▶ INSTRUCTIONS FOR THE TASK
Swap "Front.planeOp" for "Right.planeOp" in everything from the start of the records down to the line that contains "v(36.52, 16.32) *", and return those lines with nothing else changed.
[begin ENTRIES SHOWN]
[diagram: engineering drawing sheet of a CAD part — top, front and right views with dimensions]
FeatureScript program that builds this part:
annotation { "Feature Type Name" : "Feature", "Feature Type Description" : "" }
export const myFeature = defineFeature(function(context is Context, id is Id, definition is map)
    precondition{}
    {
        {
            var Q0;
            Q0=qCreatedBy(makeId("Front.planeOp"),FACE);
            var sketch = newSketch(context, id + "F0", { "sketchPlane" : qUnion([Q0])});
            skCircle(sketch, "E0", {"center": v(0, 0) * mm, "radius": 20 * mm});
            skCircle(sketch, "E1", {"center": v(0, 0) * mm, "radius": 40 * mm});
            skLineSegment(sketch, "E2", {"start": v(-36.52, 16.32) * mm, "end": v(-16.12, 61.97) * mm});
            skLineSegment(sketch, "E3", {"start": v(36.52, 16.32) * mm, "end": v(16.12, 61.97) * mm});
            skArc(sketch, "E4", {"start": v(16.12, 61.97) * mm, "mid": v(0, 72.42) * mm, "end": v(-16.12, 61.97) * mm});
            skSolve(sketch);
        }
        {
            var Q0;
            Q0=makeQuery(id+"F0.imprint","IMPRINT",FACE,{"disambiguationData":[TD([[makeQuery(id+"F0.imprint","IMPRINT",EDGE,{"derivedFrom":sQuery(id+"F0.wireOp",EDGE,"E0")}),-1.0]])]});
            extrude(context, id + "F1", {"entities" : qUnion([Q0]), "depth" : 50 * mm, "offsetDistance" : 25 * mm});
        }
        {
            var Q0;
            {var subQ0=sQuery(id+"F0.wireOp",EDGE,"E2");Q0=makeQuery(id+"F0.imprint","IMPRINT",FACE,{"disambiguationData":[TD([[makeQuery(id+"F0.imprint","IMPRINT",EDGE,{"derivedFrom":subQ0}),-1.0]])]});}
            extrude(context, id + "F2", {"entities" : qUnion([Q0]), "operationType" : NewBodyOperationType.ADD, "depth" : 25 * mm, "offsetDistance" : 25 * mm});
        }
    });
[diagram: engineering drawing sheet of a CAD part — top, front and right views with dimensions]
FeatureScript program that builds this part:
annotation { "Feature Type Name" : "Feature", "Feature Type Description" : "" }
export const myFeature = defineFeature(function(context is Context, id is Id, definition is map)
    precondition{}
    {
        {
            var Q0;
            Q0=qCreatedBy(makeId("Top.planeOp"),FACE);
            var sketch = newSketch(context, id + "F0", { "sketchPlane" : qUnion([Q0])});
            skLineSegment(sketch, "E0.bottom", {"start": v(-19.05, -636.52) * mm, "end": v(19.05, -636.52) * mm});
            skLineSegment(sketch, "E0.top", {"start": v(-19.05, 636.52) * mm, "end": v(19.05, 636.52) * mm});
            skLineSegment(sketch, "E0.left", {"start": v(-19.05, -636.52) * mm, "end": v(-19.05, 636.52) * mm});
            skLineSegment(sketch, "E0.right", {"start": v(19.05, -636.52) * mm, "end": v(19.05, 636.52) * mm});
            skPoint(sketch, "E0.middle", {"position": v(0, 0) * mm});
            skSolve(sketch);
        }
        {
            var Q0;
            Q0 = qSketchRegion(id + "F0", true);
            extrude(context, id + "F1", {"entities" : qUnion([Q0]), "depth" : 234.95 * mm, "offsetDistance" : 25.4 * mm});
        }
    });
[end ENTRIES SHOWN]
▶ OUTPUT OF THE EXERCISE
[diagram: engineering drawing sheet of a CAD part — top, front and right views with dimensions]
FeatureScript program that builds this part:
annotation { "Feature Type Name" : "Feature", "Feature Type Description" : "" }
export const myFeature = defineFeature(function(context is Context, id is Id, definition is map)
    precondition{}
    {
        {
            var Q0;
            Q0=qCreatedBy(makeId("Right.planeOp"),FACE);
            var sketch = newSketch(context, id + "F0", { "sketchPlane" : qUnion([Q0])});
            skCircle(sketch, "E0", {"center": v(0, 0) * mm, "radius": 20 * mm});
            skCircle(sketch, "E1", {"center": v(0, 0) * mm, "radius": 40 * mm});
            skLineSegment(sketch, "E2", {"start": v(-36.52, 16.32) * mm, "end": v(-16.12, 61.97) * mm});
            skLineSegment(sketch, "E3", {"start": v(36.52, 16.32) * mm, "end": v(16.12, 61.97) * mm});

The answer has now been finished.